Work instructions
The listing below should be reproduced exactly, with the pictures omitted.

Given records

-- Opening Marker --

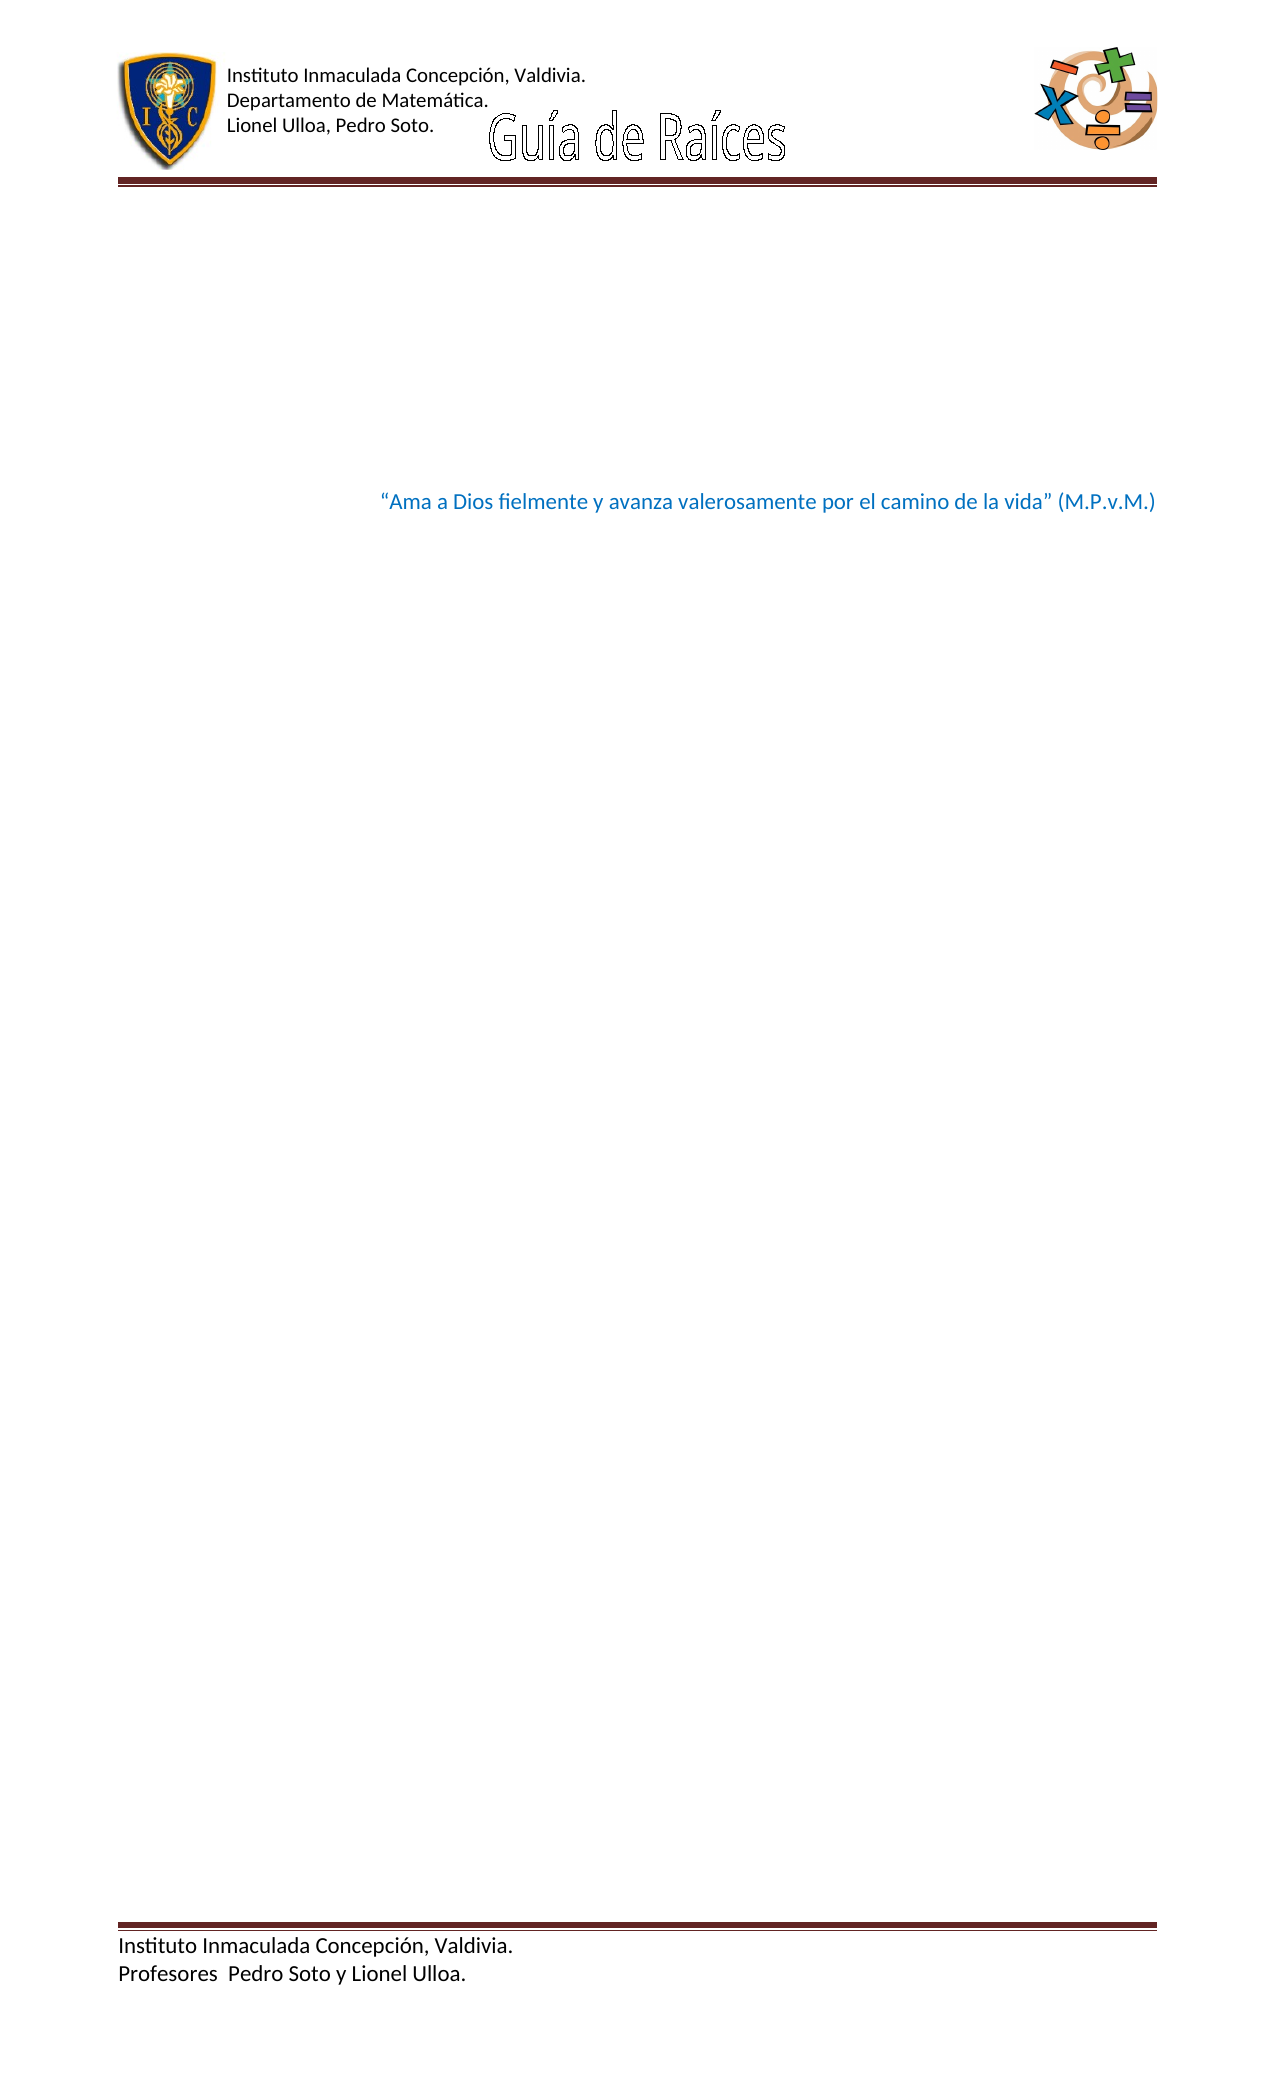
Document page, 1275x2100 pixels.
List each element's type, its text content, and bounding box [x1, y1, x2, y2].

picture [76, 52, 253, 170]
text “Ama a Dios fielmente y avanza valerosamente por el camino de la vida” (M.P.v.M.) [118, 487, 1157, 515]
picture [1034, 47, 1158, 150]
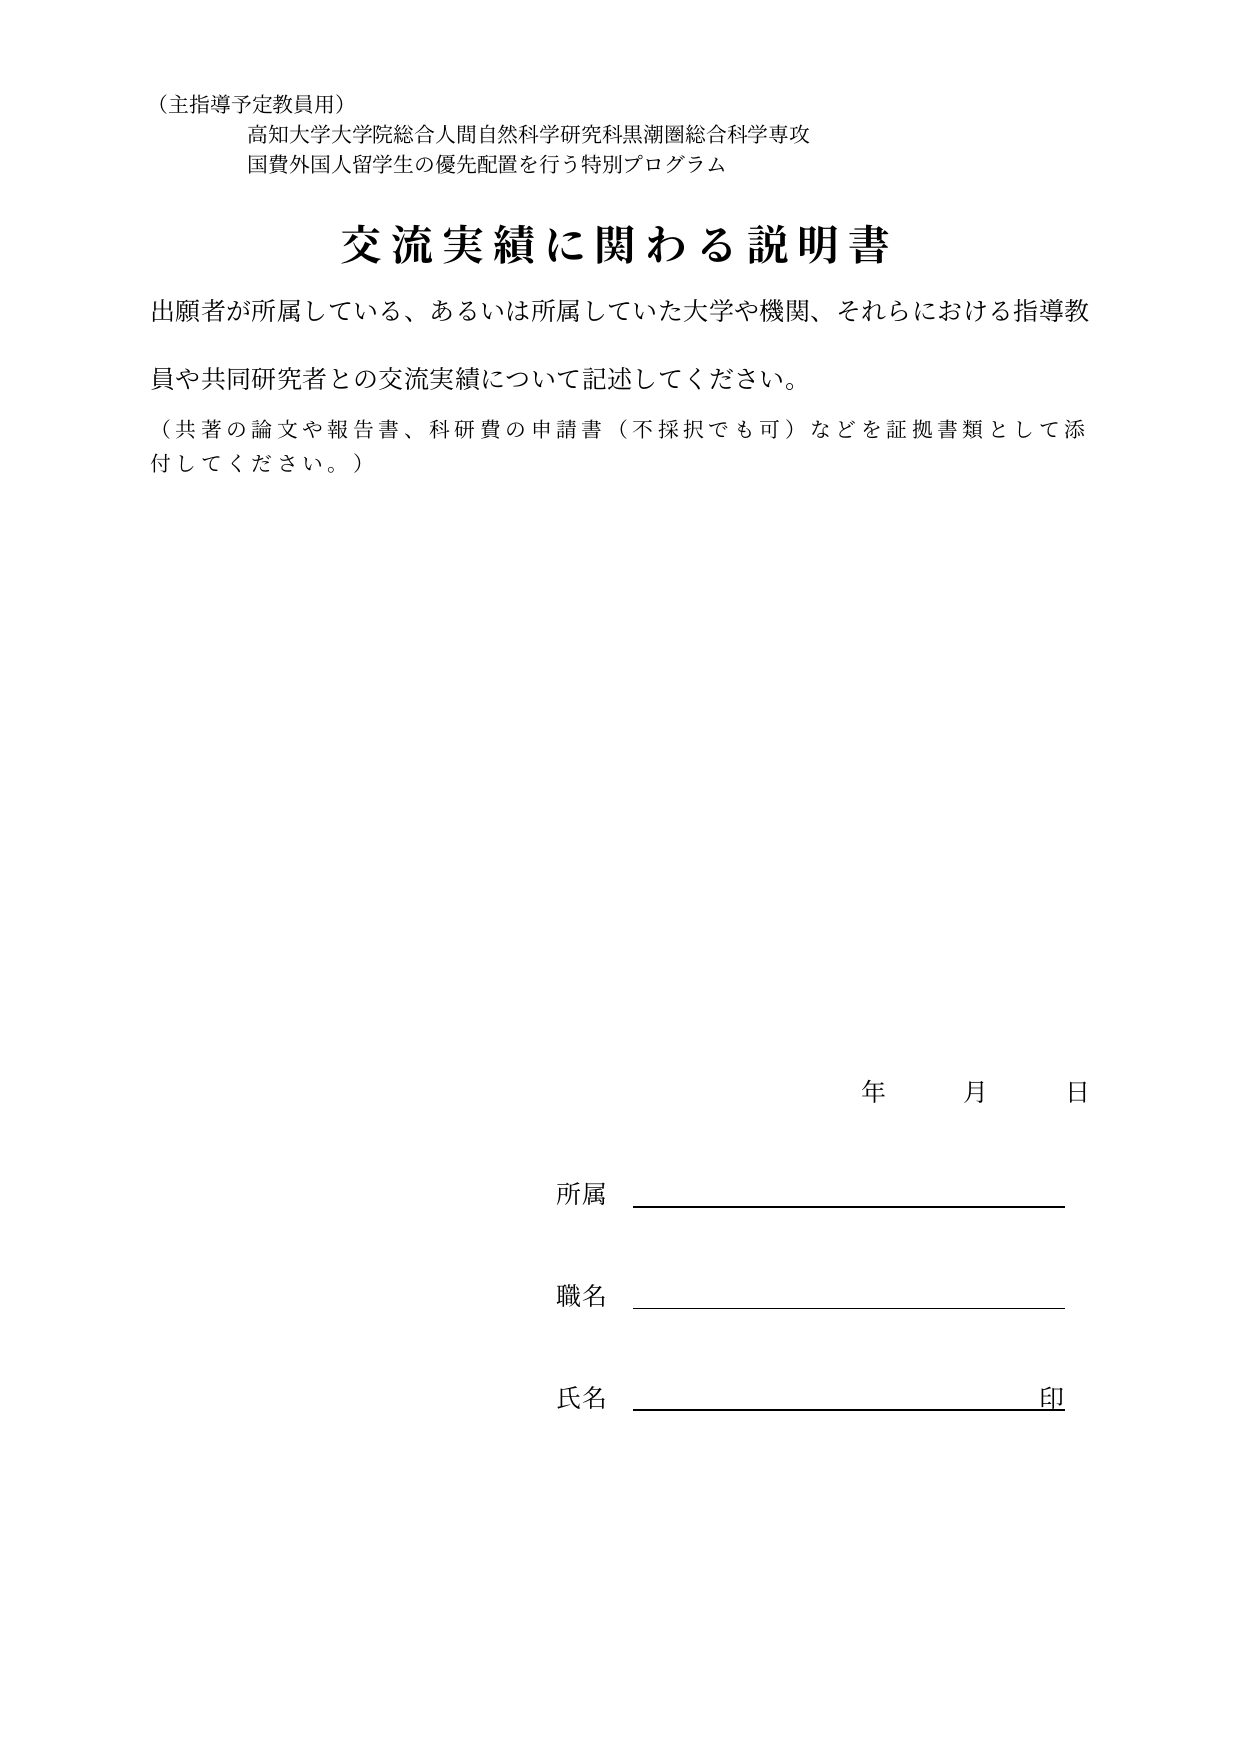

-- Closing Marker --

Completed task
Document page, 1275x2100 pixels.
List each element's type, its text content, and bounding box [x1, y1, x2, y2].

picture [76, 52, 253, 170]
text “Ama a Dios fielmente y avanza valerosamente por el camino de la vida” (M.P.v.M.) [118, 487, 1157, 515]
picture [1034, 47, 1158, 150]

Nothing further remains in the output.